**EXERCISE:** Write out each record exactly and skip every image.

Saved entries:

#####

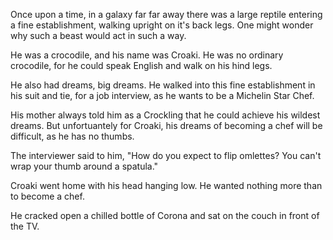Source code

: Once upon a time, in a galaxy far far away there was a large reptile entering a fine establishment, walking upright on it's back legs. One might wonder why such a beast would act in such a way.

He was a crocodile, and his name was Croaki. He was no ordinary crocodile, for he could speak English and walk on his hind legs.

He also had dreams, big dreams. He walked into this fine establishment in his suit and tie, for a job interview, as he wants to be a Michelin Star Chef.

His mother always told him as a Crockling that he could achieve his wildest dreams. But unfortuantely for Croaki, his dreams of becoming a chef will be difficult, as he has no thumbs.

The interviewer said to him, "How do you expect to flip omlettes? You can't wrap your thumb around a spatula."

Croaki went home with his head hanging low. He wanted nothing more than to become a chef.

He cracked open a chilled bottle of Corona and sat on the couch in front of the TV.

#####

**EXERCISE RESPONSE:**
Source code

: Once upon a time, in a galaxy far far away there was a large reptile entering a fine establishment, walking upright on it's back legs. One might wonder why such a beast would act in such a way.

He was a crocodile, and his name was Croaki. He was no ordinary crocodile, for he could speak English and walk on his hind legs.

He also had dreams, big dreams. He walked into this fine establishment in his suit and tie, for a job interview, as he wants to be a Michelin Star Chef.

His mother always told him as a Crockling that he could achieve his wildest dreams. But unfortuantely for Croaki, his dreams of becoming a chef will be difficult, as he has no thumbs.

The interviewer said to him, "How do you expect to flip omlettes? You can't wrap your thumb around a spatula."

Croaki went home with his head hanging low. He wanted nothing more than to become a chef.

He cracked open a chilled bottle of Corona and sat on the couch in front of the TV.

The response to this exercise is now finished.